The N. degiustoi tadpole lived between about 168 million and 161 million years ago, in the middle of the Jurassic Period. While that’s about 20 million years after the first frog in the fossil record, the findings out of Patagonia represent “the oldest tadpole found to date,” says Chuliver. Before now, the oldest known tadpoles belonged to Shomronella jordanica, a frog that lived in Israel about 130 million years ago, during the Cretaceous Period.
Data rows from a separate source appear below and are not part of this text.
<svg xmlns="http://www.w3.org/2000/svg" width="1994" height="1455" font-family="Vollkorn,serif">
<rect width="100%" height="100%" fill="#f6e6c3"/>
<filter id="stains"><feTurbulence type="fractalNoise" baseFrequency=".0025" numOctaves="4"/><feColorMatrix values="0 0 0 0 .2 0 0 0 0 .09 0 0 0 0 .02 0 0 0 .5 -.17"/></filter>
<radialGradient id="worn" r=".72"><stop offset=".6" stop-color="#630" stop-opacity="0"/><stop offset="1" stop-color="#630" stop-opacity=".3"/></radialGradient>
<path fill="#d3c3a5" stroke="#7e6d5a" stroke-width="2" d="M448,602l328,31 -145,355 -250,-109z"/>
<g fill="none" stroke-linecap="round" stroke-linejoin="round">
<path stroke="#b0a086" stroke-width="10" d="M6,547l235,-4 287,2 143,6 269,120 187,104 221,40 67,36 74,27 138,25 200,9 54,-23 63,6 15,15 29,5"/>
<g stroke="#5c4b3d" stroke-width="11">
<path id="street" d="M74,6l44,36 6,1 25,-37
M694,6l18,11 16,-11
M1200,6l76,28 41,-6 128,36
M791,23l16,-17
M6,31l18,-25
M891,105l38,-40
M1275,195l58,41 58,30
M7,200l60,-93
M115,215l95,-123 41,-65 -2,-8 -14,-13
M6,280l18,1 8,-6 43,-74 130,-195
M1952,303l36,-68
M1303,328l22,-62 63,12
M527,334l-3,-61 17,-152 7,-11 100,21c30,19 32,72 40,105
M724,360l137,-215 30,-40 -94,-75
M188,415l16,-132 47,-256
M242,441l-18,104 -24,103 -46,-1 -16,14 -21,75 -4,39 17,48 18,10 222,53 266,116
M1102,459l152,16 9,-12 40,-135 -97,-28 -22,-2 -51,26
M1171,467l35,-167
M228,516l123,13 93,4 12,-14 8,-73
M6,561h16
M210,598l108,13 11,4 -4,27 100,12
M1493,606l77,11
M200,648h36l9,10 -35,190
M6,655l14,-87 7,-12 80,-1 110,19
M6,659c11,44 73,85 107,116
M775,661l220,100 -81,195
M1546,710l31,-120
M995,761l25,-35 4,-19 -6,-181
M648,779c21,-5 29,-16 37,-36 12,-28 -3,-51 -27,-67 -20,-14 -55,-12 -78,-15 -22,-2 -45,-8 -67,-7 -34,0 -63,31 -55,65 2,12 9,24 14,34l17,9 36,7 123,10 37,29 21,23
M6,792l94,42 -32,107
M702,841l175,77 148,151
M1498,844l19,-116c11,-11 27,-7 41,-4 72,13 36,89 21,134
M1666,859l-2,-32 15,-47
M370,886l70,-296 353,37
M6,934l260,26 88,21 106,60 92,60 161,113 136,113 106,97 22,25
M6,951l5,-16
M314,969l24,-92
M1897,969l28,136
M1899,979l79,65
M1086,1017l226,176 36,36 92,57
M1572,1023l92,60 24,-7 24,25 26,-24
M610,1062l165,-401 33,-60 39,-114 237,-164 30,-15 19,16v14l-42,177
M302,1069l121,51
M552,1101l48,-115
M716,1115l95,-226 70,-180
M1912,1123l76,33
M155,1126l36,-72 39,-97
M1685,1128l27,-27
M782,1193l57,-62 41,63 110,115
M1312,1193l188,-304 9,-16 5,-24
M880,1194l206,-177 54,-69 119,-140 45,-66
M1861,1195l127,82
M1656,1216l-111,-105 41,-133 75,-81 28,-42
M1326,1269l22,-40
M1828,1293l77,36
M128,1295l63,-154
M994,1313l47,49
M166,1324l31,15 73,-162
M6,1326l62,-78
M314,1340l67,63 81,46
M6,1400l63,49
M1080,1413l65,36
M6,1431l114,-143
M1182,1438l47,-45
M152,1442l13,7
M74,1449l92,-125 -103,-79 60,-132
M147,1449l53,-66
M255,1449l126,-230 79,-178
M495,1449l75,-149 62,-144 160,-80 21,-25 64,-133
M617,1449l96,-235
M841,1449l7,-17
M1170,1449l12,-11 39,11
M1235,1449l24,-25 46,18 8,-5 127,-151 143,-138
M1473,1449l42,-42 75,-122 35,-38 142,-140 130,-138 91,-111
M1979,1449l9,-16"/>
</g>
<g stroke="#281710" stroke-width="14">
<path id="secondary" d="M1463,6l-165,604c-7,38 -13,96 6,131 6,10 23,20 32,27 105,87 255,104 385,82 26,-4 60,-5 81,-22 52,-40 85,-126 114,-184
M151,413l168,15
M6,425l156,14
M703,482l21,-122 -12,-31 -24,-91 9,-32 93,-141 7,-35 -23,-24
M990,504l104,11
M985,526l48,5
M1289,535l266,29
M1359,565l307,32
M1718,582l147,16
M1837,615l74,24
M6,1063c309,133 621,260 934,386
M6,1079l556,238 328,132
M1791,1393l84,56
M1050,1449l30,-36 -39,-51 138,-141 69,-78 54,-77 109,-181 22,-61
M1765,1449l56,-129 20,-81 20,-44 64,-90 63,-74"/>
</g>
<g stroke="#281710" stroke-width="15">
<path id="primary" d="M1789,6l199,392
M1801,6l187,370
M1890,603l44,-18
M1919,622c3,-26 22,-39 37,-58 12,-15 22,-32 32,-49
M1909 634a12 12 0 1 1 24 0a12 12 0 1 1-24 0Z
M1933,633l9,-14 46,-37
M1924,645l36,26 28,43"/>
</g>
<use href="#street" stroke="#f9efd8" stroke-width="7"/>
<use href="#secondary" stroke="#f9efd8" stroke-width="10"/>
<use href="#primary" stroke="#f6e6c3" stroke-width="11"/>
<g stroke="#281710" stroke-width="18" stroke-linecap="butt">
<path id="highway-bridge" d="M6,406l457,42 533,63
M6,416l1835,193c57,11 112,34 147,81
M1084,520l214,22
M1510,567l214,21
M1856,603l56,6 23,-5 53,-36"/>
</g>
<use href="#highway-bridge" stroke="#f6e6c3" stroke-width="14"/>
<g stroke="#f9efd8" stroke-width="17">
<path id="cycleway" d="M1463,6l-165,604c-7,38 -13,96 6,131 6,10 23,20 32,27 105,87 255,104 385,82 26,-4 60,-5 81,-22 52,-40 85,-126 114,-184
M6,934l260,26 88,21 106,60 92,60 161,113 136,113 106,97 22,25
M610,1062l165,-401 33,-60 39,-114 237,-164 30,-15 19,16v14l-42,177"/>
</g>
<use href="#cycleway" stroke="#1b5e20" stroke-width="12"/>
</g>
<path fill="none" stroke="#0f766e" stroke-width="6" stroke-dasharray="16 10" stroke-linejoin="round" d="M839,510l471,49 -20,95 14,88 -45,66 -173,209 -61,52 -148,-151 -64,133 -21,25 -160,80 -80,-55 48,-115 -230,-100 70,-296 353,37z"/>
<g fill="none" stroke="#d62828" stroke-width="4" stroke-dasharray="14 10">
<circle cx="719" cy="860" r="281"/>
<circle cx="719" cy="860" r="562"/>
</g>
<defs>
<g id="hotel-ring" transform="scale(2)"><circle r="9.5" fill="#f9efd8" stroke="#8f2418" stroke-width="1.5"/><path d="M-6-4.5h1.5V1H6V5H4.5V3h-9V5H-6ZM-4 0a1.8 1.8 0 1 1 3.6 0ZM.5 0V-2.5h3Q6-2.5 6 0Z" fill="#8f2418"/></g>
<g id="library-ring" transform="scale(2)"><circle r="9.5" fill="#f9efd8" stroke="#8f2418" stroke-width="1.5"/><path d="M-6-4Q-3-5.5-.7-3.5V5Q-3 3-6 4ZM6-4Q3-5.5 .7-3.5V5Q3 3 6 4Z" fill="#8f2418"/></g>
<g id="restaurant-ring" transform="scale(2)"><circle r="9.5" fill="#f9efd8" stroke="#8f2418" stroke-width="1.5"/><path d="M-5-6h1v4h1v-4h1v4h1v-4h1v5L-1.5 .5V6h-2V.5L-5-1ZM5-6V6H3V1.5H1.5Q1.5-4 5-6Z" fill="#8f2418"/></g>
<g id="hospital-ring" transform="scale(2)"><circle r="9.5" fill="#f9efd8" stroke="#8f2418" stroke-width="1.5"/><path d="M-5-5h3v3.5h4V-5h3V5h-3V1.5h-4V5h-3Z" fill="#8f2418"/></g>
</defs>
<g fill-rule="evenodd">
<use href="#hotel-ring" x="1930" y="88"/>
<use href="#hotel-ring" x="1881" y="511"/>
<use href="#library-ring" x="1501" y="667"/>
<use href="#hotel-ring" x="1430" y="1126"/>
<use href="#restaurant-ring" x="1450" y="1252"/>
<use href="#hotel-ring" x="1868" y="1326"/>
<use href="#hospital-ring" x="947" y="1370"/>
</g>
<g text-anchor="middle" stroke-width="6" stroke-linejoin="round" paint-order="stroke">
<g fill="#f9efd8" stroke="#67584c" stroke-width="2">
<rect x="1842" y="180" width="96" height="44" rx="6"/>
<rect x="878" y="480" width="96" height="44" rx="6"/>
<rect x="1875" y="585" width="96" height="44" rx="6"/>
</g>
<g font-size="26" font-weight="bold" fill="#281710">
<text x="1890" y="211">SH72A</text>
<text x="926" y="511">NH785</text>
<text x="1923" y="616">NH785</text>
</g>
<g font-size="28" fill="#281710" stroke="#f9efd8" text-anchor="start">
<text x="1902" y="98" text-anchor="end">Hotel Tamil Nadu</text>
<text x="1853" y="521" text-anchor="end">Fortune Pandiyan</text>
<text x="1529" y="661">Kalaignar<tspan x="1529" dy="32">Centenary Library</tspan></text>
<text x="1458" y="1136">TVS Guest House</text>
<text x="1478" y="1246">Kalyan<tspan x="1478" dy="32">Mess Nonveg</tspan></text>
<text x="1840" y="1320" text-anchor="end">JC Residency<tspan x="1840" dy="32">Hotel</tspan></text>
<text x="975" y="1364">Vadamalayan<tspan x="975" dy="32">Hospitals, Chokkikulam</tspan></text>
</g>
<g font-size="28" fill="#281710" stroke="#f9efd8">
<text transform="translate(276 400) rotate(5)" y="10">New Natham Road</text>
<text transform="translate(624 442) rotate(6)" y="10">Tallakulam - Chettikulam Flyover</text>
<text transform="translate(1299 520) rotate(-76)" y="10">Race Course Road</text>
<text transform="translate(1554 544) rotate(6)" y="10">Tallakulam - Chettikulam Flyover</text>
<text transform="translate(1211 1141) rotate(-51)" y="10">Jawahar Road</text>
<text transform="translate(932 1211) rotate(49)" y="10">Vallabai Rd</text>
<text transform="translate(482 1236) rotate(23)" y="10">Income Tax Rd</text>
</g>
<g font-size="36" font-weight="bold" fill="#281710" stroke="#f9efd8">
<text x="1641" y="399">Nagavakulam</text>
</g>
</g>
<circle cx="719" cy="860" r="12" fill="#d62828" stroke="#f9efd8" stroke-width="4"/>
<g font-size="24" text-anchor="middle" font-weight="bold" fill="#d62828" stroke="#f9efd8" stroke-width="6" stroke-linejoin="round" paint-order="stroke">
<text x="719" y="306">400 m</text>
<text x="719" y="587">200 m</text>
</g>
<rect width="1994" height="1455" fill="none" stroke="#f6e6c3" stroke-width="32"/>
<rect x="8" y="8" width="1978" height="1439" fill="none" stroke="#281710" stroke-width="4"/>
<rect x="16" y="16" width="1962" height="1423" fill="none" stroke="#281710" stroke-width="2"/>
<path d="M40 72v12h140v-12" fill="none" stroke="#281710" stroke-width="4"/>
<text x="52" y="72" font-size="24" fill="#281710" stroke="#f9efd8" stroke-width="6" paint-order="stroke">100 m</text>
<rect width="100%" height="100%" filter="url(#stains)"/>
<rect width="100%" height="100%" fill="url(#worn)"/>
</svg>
Other fossilized amphibian larvae date back even further, but none bear the characteristics of tadpoles, which go through a uniquely extreme metamorphosis.
The amphibian wasn’t just ancient; it was huge, measuring about 16 centimeters from snout to tail tip. Today, many species’ tadpoles are a couple centimeters or less in length. Such giant tadpoles aren’t common today, says Chuliver, and when they do occur, they usually grow into relatively small adults compared with other frog species. Instead, N. degiustoi was big throughout its life, much like the modern American bullfrog (Lithobates catesbeianus).
The fossil tadpole also appears to have fed like modern tadpoles do, sucking and straining food particles out of the water. The tadpole fossil’s throat skeleton was preserved, showing it had the same crucial filter-feeding apparatus as its modern counterparts (SN: 9/25/17). This suggests that filter-feeding tadpoles have been a winning evolutionary strategy for a very long time, says Chuliver.